* **Requirement**: Without including any images, repeat the listing below exactly.

[Start of section]

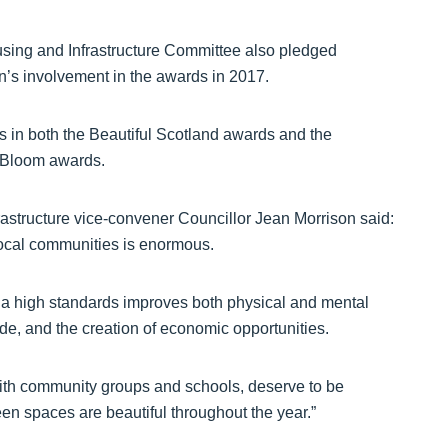
ing and Infrastructure Committee also pledged
n’s involvement in the awards in 2017.
in both the Beautiful Scotland awards and the
n Bloom awards.
structure vice-convener Councillor Jean Morrison said:
local communities is enormous.
a high standards improves both physical and mental
de, and the creation of economic opportunities.
th community groups and schools, deserve to be
een spaces are beautiful throughout the year.”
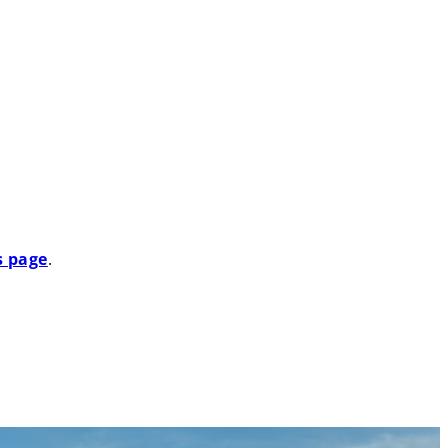
Search
s page
.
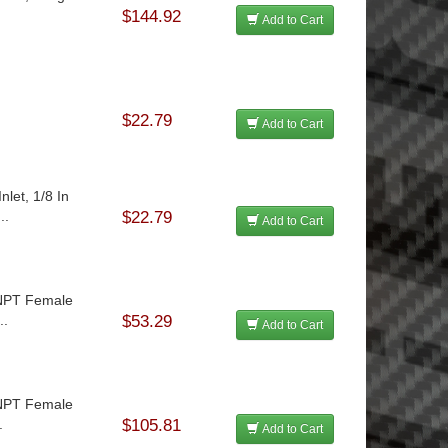
$144.92
Add to Cart
$22.79
Add to Cart
let, 1/8 In
..
$22.79
Add to Cart
n NPT Female
..
$53.29
Add to Cart
n NPT Female
.
$105.81
Add to Cart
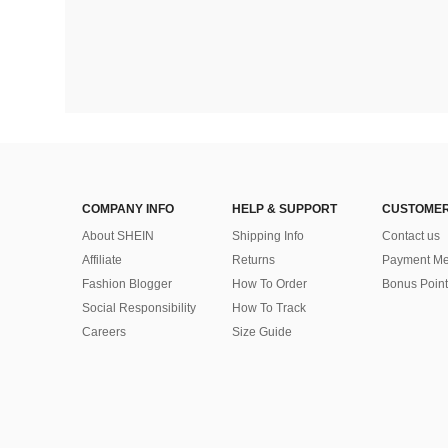
COMPANY INFO
HELP & SUPPORT
CUSTOMER
About SHEIN
Shipping Info
Contact us
Affiliate
Returns
Payment Me
Fashion Blogger
How To Order
Bonus Point
Social Responsibility
How To Track
Careers
Size Guide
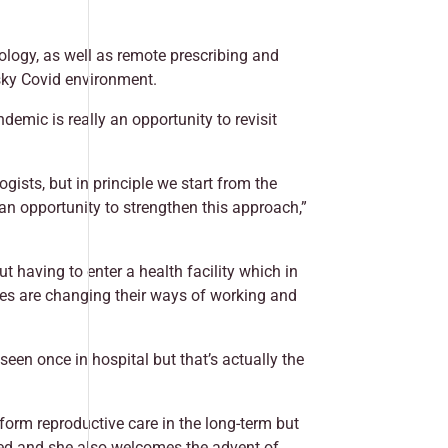
ology, as well as remote prescribing and
isky Covid environment.
mic is really an opportunity to revisit
ists, but in principle we start from the
an opportunity to strengthen this approach,”
having to enter a health facility which in
ces are changing their ways of working and
een once in hospital but that’s actually the
sform reproductive care in the long-term but
ded and she also welcomes the advent of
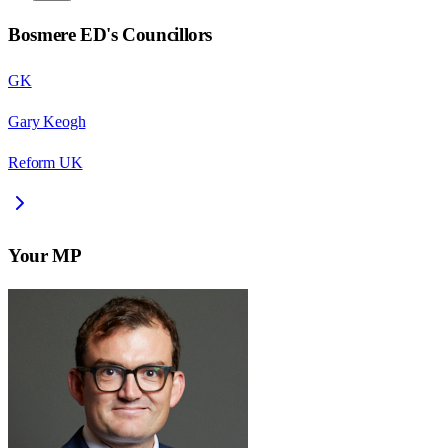
Bosmere ED
's Councillors
GK
Gary Keogh
Reform UK
Your MP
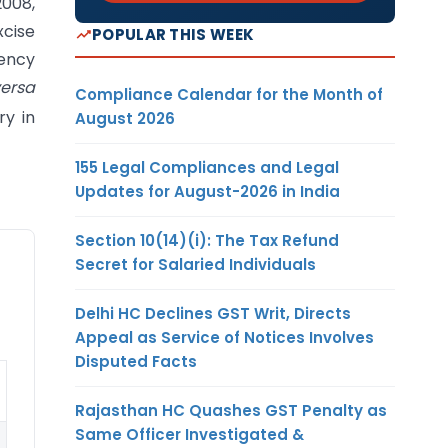
2008,
xcise
POPULAR THIS WEEK
rency
versa
Compliance Calendar for the Month of
ry in
August 2026
155 Legal Compliances and Legal
Updates for August-2026 in India
Section 10(14)(i): The Tax Refund
Secret for Salaried Individuals
Delhi HC Declines GST Writ, Directs
Appeal as Service of Notices Involves
Disputed Facts
Rajasthan HC Quashes GST Penalty as
Same Officer Investigated &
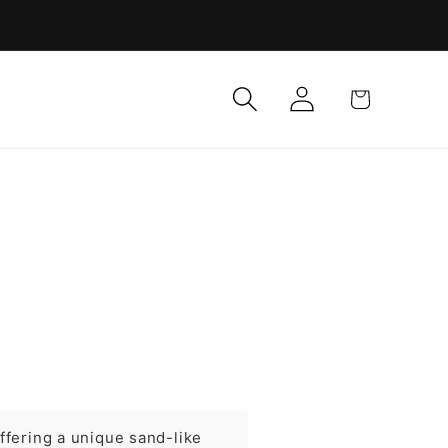
Log
Cart
in
ffering a unique sand-like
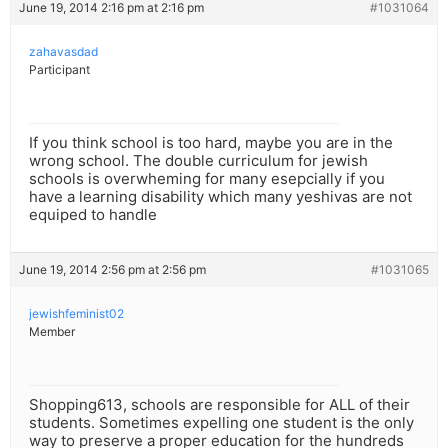
June 19, 2014 2:16 pm at 2:16 pm
#1031064
zahavasdad
Participant
If you think school is too hard, maybe you are in the
wrong school. The double curriculum for jewish
schools is overwheming for many esepcially if you
have a learning disability which many yeshivas are not
equiped to handle
June 19, 2014 2:56 pm at 2:56 pm
#1031065
jewishfeminist02
Member
Shopping613, schools are responsible for ALL of their
students. Sometimes expelling one student is the only
way to preserve a proper education for the hundreds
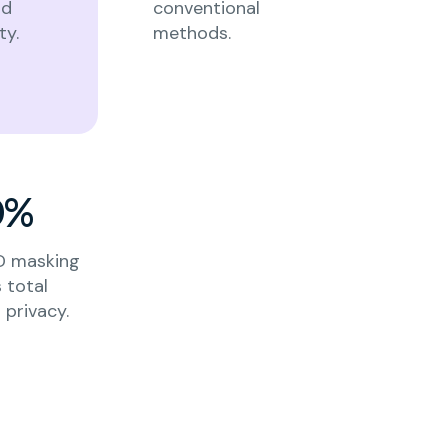
nd
conventional
ty.
methods.
0%
ID masking
 total
privacy.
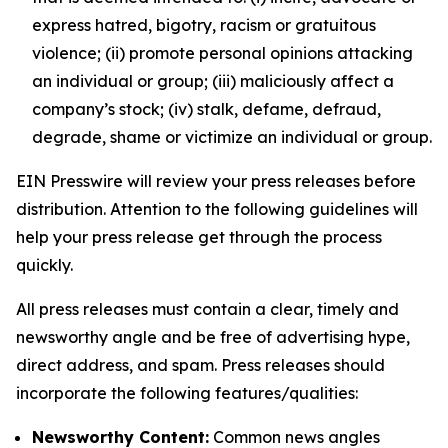
express hatred, bigotry, racism or gratuitous
violence; (ii) promote personal opinions attacking
an individual or group; (iii) maliciously affect a
company’s stock; (iv) stalk, defame, defraud,
degrade, shame or victimize an individual or group.
EIN Presswire will review your press releases before
distribution. Attention to the following guidelines will
help your press release get through the process
quickly.
All press releases must contain a clear, timely and
newsworthy angle and be free of advertising hype,
direct address, and spam. Press releases should
incorporate the following features/qualities:
Newsworthy Content:
Common news angles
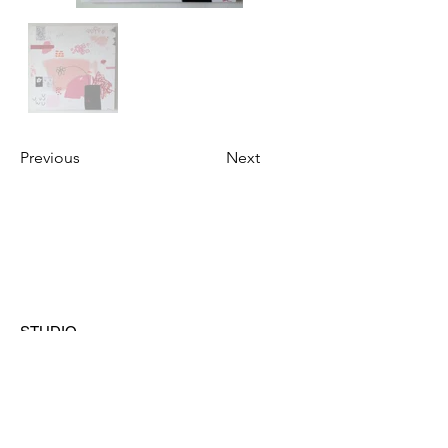
Previous
Next
STUDIO
Austin, Texas
CONTACT
hello@ashleylazarz.com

[End of section]

* **Exercise result**:
ing and Infrastructure Committee also pledged
n’s involvement in the awards in 2017.
in both the Beautiful Scotland awards and the
n Bloom awards.
structure vice-convener Councillor Jean Morrison said:
local communities is enormous.
a high standards improves both physical and mental
de, and the creation of economic opportunities.
th community groups and schools, deserve to be
een spaces are beautiful throughout the year.”
Search
s page
.
$144.92
Add to Cart
$22.79
Add to Cart
let, 1/8 In
..
$22.79
Add to Cart
n NPT Female
..
$53.29
Add to Cart
n NPT Female
.
$105.81
Add to Cart
COMPANY INFO
HELP & SUPPORT
CUSTOMER
About SHEIN
Shipping Info
Contact us
Affiliate
Returns
Payment Me
Fashion Blogger
How To Order
Bonus Point
Social Responsibility
How To Track
Careers
Size Guide
ology, as well as remote prescribing and
isky Covid environment.
mic is really an opportunity to revisit
ists, but in principle we start from the
an opportunity to strengthen this approach,”
having to enter a health facility which in
ces are changing their ways of working and
een once in hospital but that’s actually the
sform reproductive care in the long-term but
ded and she also welcomes the advent of
Bosmere ED
's Councillors
GK
Gary Keogh
Reform UK
Your MP
2008,
xcise
POPULAR THIS WEEK
rency
versa
Compliance Calendar for the Month of
ry in
August 2026
155 Legal Compliances and Legal
Updates for August-2026 in India
Section 10(14)(i): The Tax Refund
Secret for Salaried Individuals
Delhi HC Declines GST Writ, Directs
Appeal as Service of Notices Involves
Disputed Facts
Rajasthan HC Quashes GST Penalty as
Same Officer Investigated &
Log
Cart
in
ffering a unique sand-like
June 19, 2014 2:16 pm at 2:16 pm
#1031064
zahavasdad
Participant
If you think school is too hard, maybe you are in the
wrong school. The double curriculum for jewish
schools is overwheming for many esepcially if you
have a learning disability which many yeshivas are not
equiped to handle
June 19, 2014 2:56 pm at 2:56 pm
#1031065
jewishfeminist02
Member
Shopping613, schools are responsible for ALL of their
students. Sometimes expelling one student is the only
way to preserve a proper education for the hundreds
nd
conventional
ty.
methods.
0%
ID masking
 total
privacy.
express hatred, bigotry, racism or gratuitous
violence; (ii) promote personal opinions attacking
an individual or group; (iii) maliciously affect a
company’s stock; (iv) stalk, defame, defraud,
degrade, shame or victimize an individual or group.
EIN Presswire will review your press releases before
distribution. Attention to the following guidelines will
help your press release get through the process
quickly.
All press releases must contain a clear, timely and
newsworthy angle and be free of advertising hype,
direct address, and spam. Press releases should
incorporate the following features/qualities:
Newsworthy Content:
Common news angles
Previous
Next
STUDIO
Austin, Texas
CONTACT
hello@ashleylazarz.com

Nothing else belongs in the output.